Zwrócę serca ojców ku synom…
Cóż za cudowna Boża obietnica! Znamy ją z ostatniej księgi Starego Testamentu – księgi Malachiasza i ostatniego wersetu, po którym proroczo nastąpiło 400 lat milczenia, aż do przyjścia Jezusa.
Jest to obietnica ciągłości przekazu między pokoleniami, zwrócenia serc dzieci ku rodzicom, a rodziców ku dzieciom, obietnica relacji pełnych miłości, zaufania, szacunku i czerpania z dorobku tych, którzy byli przed nami. Jest to jakość życia, jakiej pragniemy. Duch czasu w którym żyjemy jest temu zupełnie przeciwny. Jest to duch łamiący relacje między pokoleniami i gardzący mądrością, jaka może być przekazywana. 2 Tym. 3,1-5 opisuje stan pokoleń i nastawienie serc: ludzi samolubnych, chciwych, chełpliwych, nieposłusznych rodzicom, nie okazujących wdzięczności, ludzi, którzy kochają bardziej przyjemności życia niż Boga… lista jest długa. To właśnie ten duch przyczynia się do tego, że dzieci zamiast darzyć zaufaniem i szacunkiem swoich rodziców, odwracają się od nich, nie dzielą się z nimi swoim życiem, a raczej dystansują się od kontaktu z pokoleniem rodziców, uznając że nie ma ono im nic do zaofiarowania. Ta wyżej wymieniona obietnica została nam jednak dana, i żyjąc z Bogiem przez pokolenia, mamy nadzieję na coś zupełnie innego! Przykłady tego dającego życie kontaktu miedzy pokoleniami, przykłady serca syna zwróconego ku ojcu i odwrotnie, znajdujemy w Biblii. Dowodem tego są Mojżesz i Jozue. V Mojż. 34,9 mówi o tym, że Jozue był pełen ducha mądrości, ponieważ Mojżesz włożył nań swoje ręce. Akt włożenia na Jozuego rąk był ukoronowaniem relacji wzajemnego szacunku. Bóg przekazał coś Jozuemu w momencie, gdy Mojżesz nałożył nań swe ręce. Serce Jozuego było pełne wsłuchiwania się w głos Mojżesza (towarzyszył mu wiernie krok po kroku w różnych etapach służby i wyzwań), uczył się, pytał, badał, patrzył na zwycięstwa i porażki Mojżesza. Z drugiej strony Mojżeszowi towarzyszyło zapewne przekonanie, że ma Jozuemu coś do przekazania, coś znaczącego i kluczowego. Tą rzeczą jest mądrość Boża! Mądrość Boża przekazywana przez Ducha Bożego, która jednak przepływa przez innego człowieka.

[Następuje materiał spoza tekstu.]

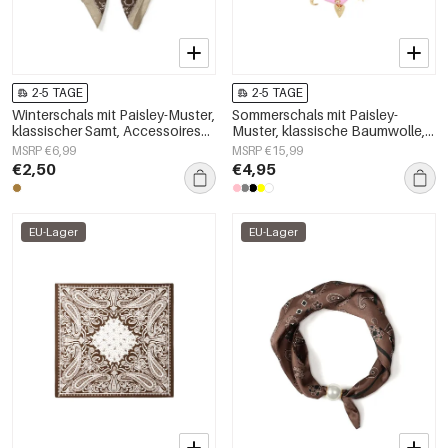
2-5 TAGE
2-5 TAGE
Winterschals mit Paisley-Muster,
Sommerschals mit Paisley-
klassischer Samt, Accessoires
Muster, klassische Baumwolle,
für jeden Tag
Alltagsaccessoires
MSRP €6,99
MSRP €15,99
€2,50
€4,95
EU-Lager
EU-Lager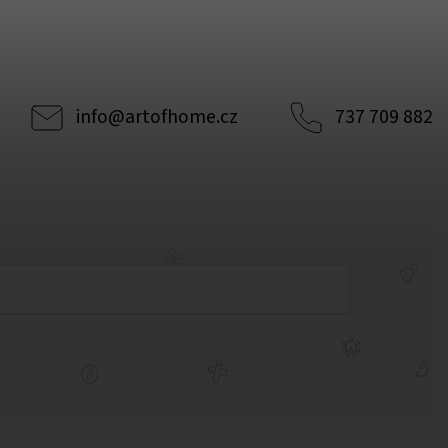
info
@
artofhome.cz
737 709 882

Każdy z nas taką zdolność od Boga posiada, by przekazać coś z Ruah, coś z ducha mądrości. Przekaz międzypokoleniowy jest odwiecznym planem Boga, pragnieniem Jego serca, ale też i pragnieniem naszych serc, szczególnie jeśli pracujemy z dziećmi i młodzieżą. Ale aby to się wydarzało podstawą jest oparcie naszych relacji na innym duchu niż opisany wyżej – duch tego świata. List do Filipian 2,1-4 zachęca nas, abyśmy nie czynili nic przez kłótliwość, ani z chęci wyniesienia siebie, ale w pokorze uważali jedni drugich za wyższych od siebie. Żyjąc tak będziemy budowali platformę do przepływu życia między pokoleniami, doświadczymy jak nasze serca i twarze obracają się ku sobie!